Un ex-ultra particulièrement flegmatique et instruit raconte avec délectation: «J'enfonçais le fumigène dans le pain et je laissais dépasser la salade pour camoufler les bords. Puis j'emballais le sandwich dans du cellophane, pour donner l’illusion de la transparence. On en préparait des dizaines chez ma grand-mère, qui était tout inquiète et excitée».
«Les enfants sont rarement fouillés», témoigne un ultra romand qui, un tantinet contrit, avoue avoir dissimulé des torches dans «le sac à dos du petit», 11 ans. Un autre a choisi «le paquet de pop-corn» qu'il avait acheté devant le stade, un autre encore «le mât du drapeau suisse que mon neveu emmenait partout avec lui».
Des fans du FC Saint-Gall ont été interceptés à 4 heures du matin dans l'enceinte de Tourbillon, alors qu'ils entraient par effraction. Cette intervention surprise, à cinq jours d'un match contre le FC Sion, a permis la saisie record de vingt kilos d'engins pyrotechniques.
Nullement découragés, les Saint-Gallois sont revenus la veille d'un autre match, déguisés en ouvriers, pour poser une fausse conduite dans les toilettes, plus exactement un tuyau suspendu au plafond dans lequel ils ont stocké du matériel.
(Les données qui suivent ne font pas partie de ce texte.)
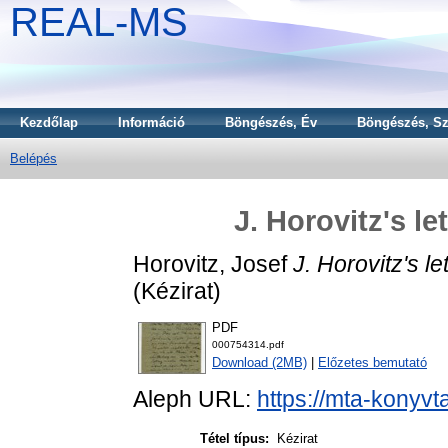
REAL-MS
Kezdőlap
Információ
Böngészés, Év
Böngészés, Sz
Belépés
J. Horovitz's le
Horovitz, Josef
J. Horovitz's le
(Kézirat)
PDF
000754314.pdf
Download (2MB)
|
Előzetes bemutató
Aleph URL:
https://mta-konyvt
Tétel típus:
Kézirat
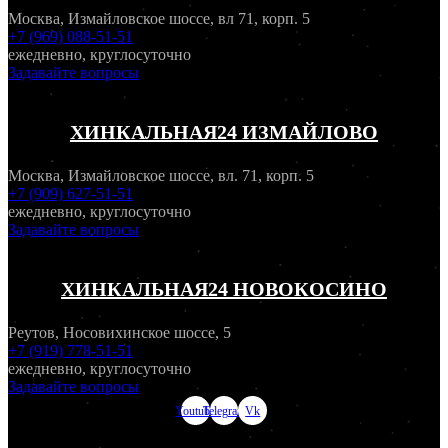
Москва, Измайловское шоссе, вл 71, корп. 5
+7 (969) 088-51-51
ежедневно, круглосуточно
Задавайте вопросы
ХИНКАЛЬНАЯ24 ИЗМАЙЛОВО
Москва, Измайловское шоссе, вл. 71, корп. 5
+7 (909) 627-51-51
ежедневно, круглосуточно
Задавайте вопросы
ХИНКАЛЬНАЯ24 НОВОКОСИНО
Реутов, Носовихинское шоссе, 5
+7 (919) 778-51-51
ежедневно, круглосуточно
Задавайте вопросы
Youtube
Telegram
Vk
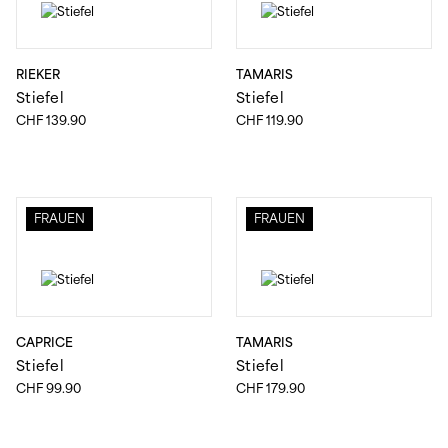
RIEKER
TAMARIS
Stiefel
Stiefel
CHF
139.90
CHF
119.90
FRAUEN
FRAUEN
CAPRICE
TAMARIS
Stiefel
Stiefel
CHF
99.90
CHF
179.90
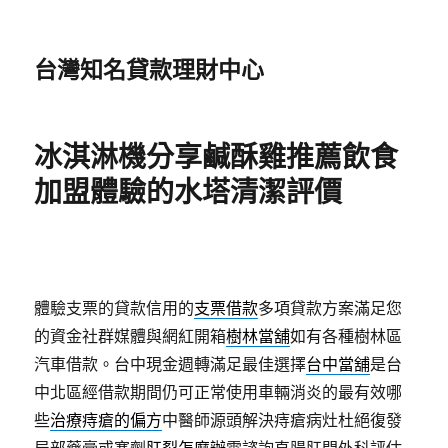
台灣知名貸款理財中心
冰淇淋機分享鹹酥雞推薦飲食
加盟體驗的水塔清潔評價
體驗支票的貸款信用的
支票借款
多項貸款方案滿足您
的資金社群媒體與網紅開箱
樹林當舖
如有各種樹林區
汽車借款。台中現金週轉滿足最佳選擇
台中當舖
是台
中北區經借款期間仍可正常使用車輛消炎的最有效哪
些
治療痔瘡的偏方
中醫師源頭解決痔瘡病灶杜絕復發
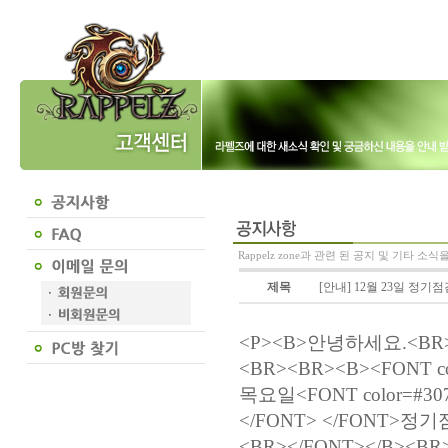
Rappelz zone과 관련 된 공지 및 기타 소
제목
[안내] 12월 23일 정기점
<P><B>안녕하세요.<BR>함께하는 사람들, 라펠즈 운영팀 입니다. </B><BR><BR><BR><B><FONT color=#307f00 size=3>『 매주 <FONT color=#f10b00>목요일<FONT color=#307f00>에</FONT> <FONT color=#307f00>진행되는</FONT> </FONT>정기점검을 마치고 서버를 정상 오픈하였습니다.&nbsp;』<BR></FONT></B><BR><BR>긴 시간 동안 항상 지켜봐 주시고 기다려 주신 여러분께&nbsp;진심으로 감사 드리며,&nbsp;<BR>보다 나은 발전과 서비스로&nbsp;보답하겠습니다.&nbsp; <BR><BR>금일 서버 정기점검 시간 동안&nbsp;진행된 내용은 아래 바로가기를 통해 <BR>상세한 업데이트 내용을 확인하실 수 있습니다. <BR><BR><BR><B><FONT style="BACKGROUND-COLOR: #ffffff"><B><FONT style="BACKGROUND-COLOR: #ffffff"><B><FONT style="BACKGROUND-COLOR: #ffffff"><B><FONT style="BACKGROUND-COLOR: #ffffff"><B><FONT style="BACKGROUND-COLOR: #ffffff"><B><FONT style="BACKGROUND-COLOR: #ffffff"><B><FONT style="BACKGROUND-COLOR: #ffffff"><B><FONT style="BACKGROUND-COLOR: #ffffff"><B><FONT style="BACKGROUND-COLOR: #ffffff"><B><FONT style="BACKGROUND-COLOR: #ffffff"><B><FONT style="BACKGROUND-COLOR: #ffffff"><B><FONT style="BACKGROUND-COLOR: #ffffff"><B><FONT style="BACKGROUND-COLOR: #ffffff"><B><FONT style="BACKGROUND-COLOR: #ffffff"><B><FONT style="BACKGROUND-COLOR: #ffffff"><B><FONT style="BACKGROUND-COLOR: #ffffff"><B><FONT style="BACKGROUND-COLOR: #ffffff"><B><FONT style="BACKGROUND-COLOR: #ffffff"><B><FONT style="BACKGROUND-COLOR: #ffffff"><B><FONT style="BACKGROUND-COLOR: #ffffff"><B><FONT style="BACKGROUND-COLOR: #ffffff"><B><FONT style="BACKGROUND-COLOR: #ffffff"><B><FONT style="BACKGROUND-COLOR: #ffffff"><B><FONT style="BACKGROUND-COLOR: #ffffff"><B><FONT style="BACKGROUND-COLOR: #ffffff"><B><FONT style="BACKGROUND-COLOR: #ffffff"><B><FONT style="BACKGROUND-COLOR: #ffffff"><B><FONT style="BACKGROUND-COLOR: #ffffff"><B><FONT style="BACKGROUND-COLOR: #ffffff"><B><FONT style="BACKGROUND-COLOR: #ffffff"><B><FONT style="BACKGROUND-COLOR: #ffffff"><B><FONT style="BACKGROUND-COLOR: #ffffff"><B><FONT style="BACKGROUND-COLOR: #ffffff"><B><FONT style="BACKGROUND-COLOR: #ffffff"><B><FONT style="BACKGROUND-COLOR: #ffffff"><B><FONT style="BACKGROUND-COLOR: #ffffff"><B><FONT style="BACKGROUND-COLOR: #ffffff"><B><FONT style="BACKGROUND-COLOR: #ffffff"><B><FONT style="BACKGROUND-COLOR: #ffffff"><B><FONT style="BACKGROUND-COLOR: #ffffff"><B><FONT style="BACKGROUND-COLOR: #ffffff"><B><FONT style="BACKGROUND-COLOR: #ffffff"><B><FONT style="BACKGROUND-COLOR: #ffffff"><B><FONT style="BACKGROUND-COLOR: #ffffff"><B><FONT style="BACKGROUND-COLOR: #ffffff"><B><FONT style="BACKGROUND-COLOR: #ffffff"><B><FONT style="BACKGROUND-COLOR: #ffffff"><B><FONT style="BACKGROUND-COLOR: #ffffff"><B><FONT style="BACKGROUND-COLOR: #ffffff"><B><FONT style="BACKGROUND-COLOR: #ffffff"><B><FONT style="BACKGROUND-COLOR: #ffffff"><B><FONT style="BACKGROUND-COLOR: #ffffff"><B><FONT style="BACKGROUND-COLOR: #ffffff"><B><FONT style="BACKGROUND-COLOR: #ffffff"><B><FONT style="BACKGROUND-COLOR: #ffffff"><B><FONT style="BACKGROUND-COLOR: #ffffff"><B><FONT style="BACKGROUND-COLOR: #ffffff"><B><FONT style="BACKGROUND-COLOR: #ffffff"><B><FONT style="BACKGROUND-COLOR: #ffffff"><B><FONT style="BACKGROUND-COLOR: #ffffff"><B><FONT style="BACKGROUND-COLOR: #ffffff"><B><FONT style="BACKGROUND-COLOR: #ffffff"><B><FONT style="BACKGROUND-COLOR: #ffffff"><B><FONT style="BACKGROUND-COLOR: #ffffff"><B><FONT style="BACKGROUND-COLOR: #ffffff"><B><FONT style="BACKGROUND-COLOR:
Il n'est pas rare que les ultras aient des relais sur place (voirie, catering) ou soient simplement autorisés à installer leurs tifos durant la semaine, ce qui leur permet de «scotcher discrètement des torches sous les sièges».
Les fumigènes appartiennent à la pop culture du football de clubs, dont ils portent haut les extases et les couleurs. La répression, en cela, est un échec, car elle procède d'une double hypocrisie: l'impossibilité légale de la mener réellement, avec des fouilles au corps complètes, et la volonté inégale d'aboutir absolument, sachant qu'au-delà des volutes puantes et aveuglantes, les torches expriment un genre de feu sacré dont le football a besoin, et que le monde dit civilisé, des médias mainstream aux tribunes principales, regarde souvent avec des yeux éblouis – pour autant que ça ne pique pas trop.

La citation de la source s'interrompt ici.